Network sizing uses throughput Mbps = RPS × (req KB + resp KB) × 1024 × 8 ÷ 1,000,000. This highlights why gzip, image resizing, and API pagination matter. If responses average 80 KB at 2,000 RPS, demand is about 1,310 Mbps, exceeding many nodes. Apply safety margin for protocol overhead and retransmits. The calculator compares demand to per node Mbps times utilization to estimate required nodes under CDN bypass conditions.

Connection limits

Connection limits can bind before CPU or bandwidth, especially with keep‑alive, HTTP/2 multiplexing, and WebSockets. A peak of 80,000 connections with a 1.2 surge becomes 96,000, then safety margin increases it further. Per node max connections depends on memory, file descriptors, and ephemeral port tuning. Session affinity and long timeouts raise connection counts. The calculator converts the connection demand into nodes using the utilization cap and safety margin.

Headroom validation

Recommended nodes equal the maximum of CPU, bandwidth, and connection driven counts, plus spare nodes for redundancy. Safety margin protects against forecasting error, uneven distribution, and hot partitions. Use N+1 at minimum within each failure domain, and consider extra spares for patching. After sizing, validate with load tests that reproduce real headers, TLS, and latency. Revisit inputs regularly to track growth, verify assumptions, and monitor p95 utilization weekly.

FAQs

1) What does “binding constraint” mean here?

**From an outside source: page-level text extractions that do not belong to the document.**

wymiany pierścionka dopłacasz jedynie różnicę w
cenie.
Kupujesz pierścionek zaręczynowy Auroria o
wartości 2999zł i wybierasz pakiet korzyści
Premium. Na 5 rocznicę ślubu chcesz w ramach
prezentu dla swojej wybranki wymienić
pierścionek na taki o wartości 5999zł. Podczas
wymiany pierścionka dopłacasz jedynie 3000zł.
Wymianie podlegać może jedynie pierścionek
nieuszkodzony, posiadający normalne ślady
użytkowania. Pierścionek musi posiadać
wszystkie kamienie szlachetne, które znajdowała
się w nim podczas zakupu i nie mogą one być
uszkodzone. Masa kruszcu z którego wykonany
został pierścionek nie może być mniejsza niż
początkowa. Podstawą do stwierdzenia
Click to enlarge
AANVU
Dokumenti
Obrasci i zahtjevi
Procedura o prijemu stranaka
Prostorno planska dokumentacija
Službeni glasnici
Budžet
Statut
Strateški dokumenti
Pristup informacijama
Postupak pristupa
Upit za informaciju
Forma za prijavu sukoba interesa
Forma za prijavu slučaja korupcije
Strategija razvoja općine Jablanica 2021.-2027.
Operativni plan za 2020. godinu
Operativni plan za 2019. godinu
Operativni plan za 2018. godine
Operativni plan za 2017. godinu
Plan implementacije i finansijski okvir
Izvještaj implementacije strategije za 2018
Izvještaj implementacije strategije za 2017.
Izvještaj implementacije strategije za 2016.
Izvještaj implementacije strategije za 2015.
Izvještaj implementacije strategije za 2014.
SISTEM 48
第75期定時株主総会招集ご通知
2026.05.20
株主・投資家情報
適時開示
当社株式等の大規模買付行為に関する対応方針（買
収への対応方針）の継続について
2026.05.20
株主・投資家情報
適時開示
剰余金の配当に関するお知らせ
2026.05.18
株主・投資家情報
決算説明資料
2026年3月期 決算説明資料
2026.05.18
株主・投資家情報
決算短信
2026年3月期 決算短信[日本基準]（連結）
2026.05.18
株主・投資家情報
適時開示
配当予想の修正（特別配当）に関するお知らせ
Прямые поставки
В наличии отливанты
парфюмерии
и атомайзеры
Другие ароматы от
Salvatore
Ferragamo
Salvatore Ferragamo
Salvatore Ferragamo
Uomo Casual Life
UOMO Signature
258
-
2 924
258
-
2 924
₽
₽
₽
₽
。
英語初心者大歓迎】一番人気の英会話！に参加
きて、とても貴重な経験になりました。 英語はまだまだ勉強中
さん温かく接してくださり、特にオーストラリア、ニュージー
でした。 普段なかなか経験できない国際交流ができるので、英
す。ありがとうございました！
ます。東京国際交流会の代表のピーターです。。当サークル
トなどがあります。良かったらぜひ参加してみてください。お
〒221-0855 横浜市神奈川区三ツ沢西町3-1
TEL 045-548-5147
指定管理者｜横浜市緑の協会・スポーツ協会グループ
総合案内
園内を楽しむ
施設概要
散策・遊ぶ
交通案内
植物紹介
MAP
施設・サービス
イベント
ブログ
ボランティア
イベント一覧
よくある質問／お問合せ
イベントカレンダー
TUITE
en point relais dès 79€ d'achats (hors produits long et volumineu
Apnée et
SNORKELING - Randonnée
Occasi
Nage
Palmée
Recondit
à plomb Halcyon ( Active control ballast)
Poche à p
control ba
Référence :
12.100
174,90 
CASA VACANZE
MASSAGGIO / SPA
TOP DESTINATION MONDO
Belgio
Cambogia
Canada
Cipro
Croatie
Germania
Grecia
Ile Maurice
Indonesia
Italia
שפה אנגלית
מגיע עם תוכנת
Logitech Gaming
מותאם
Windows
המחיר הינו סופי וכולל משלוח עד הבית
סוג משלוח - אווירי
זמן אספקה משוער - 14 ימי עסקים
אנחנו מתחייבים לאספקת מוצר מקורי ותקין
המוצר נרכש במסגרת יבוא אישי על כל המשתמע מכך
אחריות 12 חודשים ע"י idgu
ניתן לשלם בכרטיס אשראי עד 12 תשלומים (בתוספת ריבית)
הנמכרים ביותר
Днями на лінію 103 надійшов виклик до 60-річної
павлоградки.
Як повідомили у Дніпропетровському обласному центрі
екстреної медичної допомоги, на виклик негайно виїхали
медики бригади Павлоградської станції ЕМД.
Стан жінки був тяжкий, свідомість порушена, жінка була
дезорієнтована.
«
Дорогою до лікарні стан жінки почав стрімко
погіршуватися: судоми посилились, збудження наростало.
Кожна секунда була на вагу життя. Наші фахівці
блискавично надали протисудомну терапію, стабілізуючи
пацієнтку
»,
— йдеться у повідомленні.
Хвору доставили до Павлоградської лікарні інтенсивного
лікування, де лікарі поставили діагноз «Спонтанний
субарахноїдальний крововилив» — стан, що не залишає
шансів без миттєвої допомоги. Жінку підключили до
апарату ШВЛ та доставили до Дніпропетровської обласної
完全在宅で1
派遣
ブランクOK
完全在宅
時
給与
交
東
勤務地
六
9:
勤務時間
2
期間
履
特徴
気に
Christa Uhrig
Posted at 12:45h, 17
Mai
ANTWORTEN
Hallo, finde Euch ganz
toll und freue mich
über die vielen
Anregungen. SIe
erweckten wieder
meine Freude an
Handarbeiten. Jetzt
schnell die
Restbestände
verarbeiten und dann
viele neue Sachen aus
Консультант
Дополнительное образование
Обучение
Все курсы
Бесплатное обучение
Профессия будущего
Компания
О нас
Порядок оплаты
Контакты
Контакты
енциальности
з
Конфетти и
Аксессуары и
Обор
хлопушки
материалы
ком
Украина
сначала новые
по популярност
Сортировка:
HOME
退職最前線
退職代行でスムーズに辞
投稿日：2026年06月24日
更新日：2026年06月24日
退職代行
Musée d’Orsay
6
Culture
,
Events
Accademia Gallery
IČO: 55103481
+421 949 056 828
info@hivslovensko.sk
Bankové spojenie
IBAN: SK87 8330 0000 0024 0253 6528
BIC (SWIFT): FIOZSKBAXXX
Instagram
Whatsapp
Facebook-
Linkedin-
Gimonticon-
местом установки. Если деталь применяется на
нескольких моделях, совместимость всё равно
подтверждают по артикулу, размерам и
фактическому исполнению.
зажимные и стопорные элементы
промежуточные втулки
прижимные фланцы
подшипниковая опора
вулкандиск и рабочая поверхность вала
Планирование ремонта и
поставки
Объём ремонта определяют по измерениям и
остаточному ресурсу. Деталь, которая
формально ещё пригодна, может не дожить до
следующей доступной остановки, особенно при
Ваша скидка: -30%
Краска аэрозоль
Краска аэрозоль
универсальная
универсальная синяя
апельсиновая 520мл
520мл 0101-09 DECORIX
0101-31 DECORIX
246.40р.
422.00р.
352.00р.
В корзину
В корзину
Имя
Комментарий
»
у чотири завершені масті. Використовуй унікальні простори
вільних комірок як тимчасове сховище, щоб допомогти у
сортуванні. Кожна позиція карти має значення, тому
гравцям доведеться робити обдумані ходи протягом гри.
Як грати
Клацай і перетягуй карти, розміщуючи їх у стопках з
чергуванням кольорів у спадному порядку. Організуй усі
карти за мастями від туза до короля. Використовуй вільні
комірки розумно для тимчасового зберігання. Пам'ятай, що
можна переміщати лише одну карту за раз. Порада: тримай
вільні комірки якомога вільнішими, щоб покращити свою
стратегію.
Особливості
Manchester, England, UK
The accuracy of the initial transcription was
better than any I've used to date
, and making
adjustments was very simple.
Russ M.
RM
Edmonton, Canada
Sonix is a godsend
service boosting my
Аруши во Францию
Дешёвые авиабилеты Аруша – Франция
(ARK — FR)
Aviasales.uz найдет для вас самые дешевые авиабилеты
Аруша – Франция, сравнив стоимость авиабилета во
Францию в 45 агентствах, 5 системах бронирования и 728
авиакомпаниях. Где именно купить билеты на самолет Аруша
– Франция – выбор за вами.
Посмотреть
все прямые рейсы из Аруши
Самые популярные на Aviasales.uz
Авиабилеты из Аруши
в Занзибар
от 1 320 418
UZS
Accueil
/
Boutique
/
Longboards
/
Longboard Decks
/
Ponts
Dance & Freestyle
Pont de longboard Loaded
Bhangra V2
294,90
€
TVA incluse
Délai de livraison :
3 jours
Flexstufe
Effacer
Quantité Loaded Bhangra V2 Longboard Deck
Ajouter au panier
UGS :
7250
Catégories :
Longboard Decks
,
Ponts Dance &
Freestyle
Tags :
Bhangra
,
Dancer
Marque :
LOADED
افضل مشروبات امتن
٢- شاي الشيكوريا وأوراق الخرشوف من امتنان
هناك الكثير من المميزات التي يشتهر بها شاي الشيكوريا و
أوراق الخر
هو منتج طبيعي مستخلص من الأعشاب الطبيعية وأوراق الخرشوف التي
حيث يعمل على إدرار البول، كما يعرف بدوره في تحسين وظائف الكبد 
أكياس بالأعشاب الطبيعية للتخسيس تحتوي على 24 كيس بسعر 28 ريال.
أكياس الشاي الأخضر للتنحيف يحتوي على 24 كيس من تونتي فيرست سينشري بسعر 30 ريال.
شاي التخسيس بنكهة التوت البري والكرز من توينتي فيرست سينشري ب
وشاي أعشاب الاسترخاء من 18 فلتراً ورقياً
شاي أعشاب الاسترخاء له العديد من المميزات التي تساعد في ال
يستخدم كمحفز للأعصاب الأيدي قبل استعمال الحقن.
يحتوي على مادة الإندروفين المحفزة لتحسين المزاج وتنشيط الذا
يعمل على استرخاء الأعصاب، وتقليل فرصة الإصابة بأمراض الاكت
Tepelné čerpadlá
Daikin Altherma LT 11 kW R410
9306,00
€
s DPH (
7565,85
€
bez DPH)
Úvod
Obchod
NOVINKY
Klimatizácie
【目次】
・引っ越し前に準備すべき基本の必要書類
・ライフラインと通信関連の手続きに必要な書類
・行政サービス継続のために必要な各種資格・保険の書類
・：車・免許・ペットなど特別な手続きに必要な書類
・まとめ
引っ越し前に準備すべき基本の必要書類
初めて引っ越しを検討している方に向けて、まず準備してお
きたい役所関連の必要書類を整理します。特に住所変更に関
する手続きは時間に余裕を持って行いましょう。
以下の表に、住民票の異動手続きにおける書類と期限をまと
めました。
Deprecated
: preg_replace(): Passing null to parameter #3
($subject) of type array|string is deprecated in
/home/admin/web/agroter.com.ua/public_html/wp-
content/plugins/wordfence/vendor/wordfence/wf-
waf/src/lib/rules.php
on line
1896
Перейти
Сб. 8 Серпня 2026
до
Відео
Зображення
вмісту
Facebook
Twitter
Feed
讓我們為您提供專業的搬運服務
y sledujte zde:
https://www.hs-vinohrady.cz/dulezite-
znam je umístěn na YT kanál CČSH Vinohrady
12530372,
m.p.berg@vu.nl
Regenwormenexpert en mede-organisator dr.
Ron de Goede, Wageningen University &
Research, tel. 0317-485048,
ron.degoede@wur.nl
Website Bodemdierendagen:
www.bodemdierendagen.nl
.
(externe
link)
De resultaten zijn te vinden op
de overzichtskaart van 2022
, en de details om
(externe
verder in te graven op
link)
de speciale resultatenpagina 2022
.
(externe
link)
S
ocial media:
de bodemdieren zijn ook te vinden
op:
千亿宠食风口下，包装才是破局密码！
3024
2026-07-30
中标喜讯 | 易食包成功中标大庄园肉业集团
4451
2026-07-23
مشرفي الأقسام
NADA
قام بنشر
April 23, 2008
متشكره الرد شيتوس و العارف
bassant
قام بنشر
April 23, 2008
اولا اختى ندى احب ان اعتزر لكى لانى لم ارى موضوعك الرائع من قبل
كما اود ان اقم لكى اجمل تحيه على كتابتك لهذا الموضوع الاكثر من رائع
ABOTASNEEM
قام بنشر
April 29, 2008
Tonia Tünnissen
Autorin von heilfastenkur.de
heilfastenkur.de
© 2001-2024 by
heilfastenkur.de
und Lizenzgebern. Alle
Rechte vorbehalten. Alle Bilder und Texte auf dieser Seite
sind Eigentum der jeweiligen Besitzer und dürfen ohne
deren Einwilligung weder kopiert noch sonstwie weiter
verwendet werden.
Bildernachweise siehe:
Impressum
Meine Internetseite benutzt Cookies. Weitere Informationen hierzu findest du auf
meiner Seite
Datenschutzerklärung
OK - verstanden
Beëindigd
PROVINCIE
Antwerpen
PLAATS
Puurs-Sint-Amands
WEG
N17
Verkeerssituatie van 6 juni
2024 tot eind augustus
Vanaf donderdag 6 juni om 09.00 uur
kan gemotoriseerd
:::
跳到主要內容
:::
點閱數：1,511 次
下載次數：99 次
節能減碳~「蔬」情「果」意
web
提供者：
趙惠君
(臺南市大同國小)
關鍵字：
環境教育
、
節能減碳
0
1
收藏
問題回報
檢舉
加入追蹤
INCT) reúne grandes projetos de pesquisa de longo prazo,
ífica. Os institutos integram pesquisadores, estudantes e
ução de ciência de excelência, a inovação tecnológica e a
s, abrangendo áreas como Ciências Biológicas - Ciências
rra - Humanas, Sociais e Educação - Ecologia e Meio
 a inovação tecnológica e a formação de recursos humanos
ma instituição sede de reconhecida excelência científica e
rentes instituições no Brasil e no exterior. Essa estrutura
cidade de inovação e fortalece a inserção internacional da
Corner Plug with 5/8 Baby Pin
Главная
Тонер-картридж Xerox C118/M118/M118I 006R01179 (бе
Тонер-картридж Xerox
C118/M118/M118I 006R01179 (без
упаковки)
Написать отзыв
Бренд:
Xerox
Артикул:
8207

The binding constraint is the limit that forces the highest node count: CPU cores, bandwidth Mbps, or concurrent connections. Improving that bottleneck typically reduces required nodes more than tuning the other inputs.

2) How should I estimate CPU time per request?

Start with profiling or synthetic tests on one node and measure incremental CPU under known RPS. Use the p95 or p99 CPU cost for busy endpoints, then include TLS and observability overhead percentages.

3) What utilization cap should I choose?

For steady workloads, 70% is a common ceiling. For bursty traffic, latency targets, or uneven distribution, use 60–65%. Higher caps increase risk of queues and retries during incidents or deploys.

4) How do I model TLS termination accurately?

If the load balancer terminates TLS, include a realistic overhead factor based on your cipher suites and handshake rate. If TLS is terminated upstream or at clients and passed through, set the TLS overhead to zero.

5) Why do connections matter if RPS is low?

Long-lived connections consume memory, file descriptors, and kernel resources even when idle. WebSockets, slow clients, and long timeouts can push connection counts high, making connection limits the primary sizing driver.

6) How should I validate the recommended nodes?

Run load tests that match real headers, request sizes, TLS settings, and latency distribution. Verify per-node CPU, Mbps, and connection utilization stays under the chosen cap during peak and failure scenarios, then adjust inputs.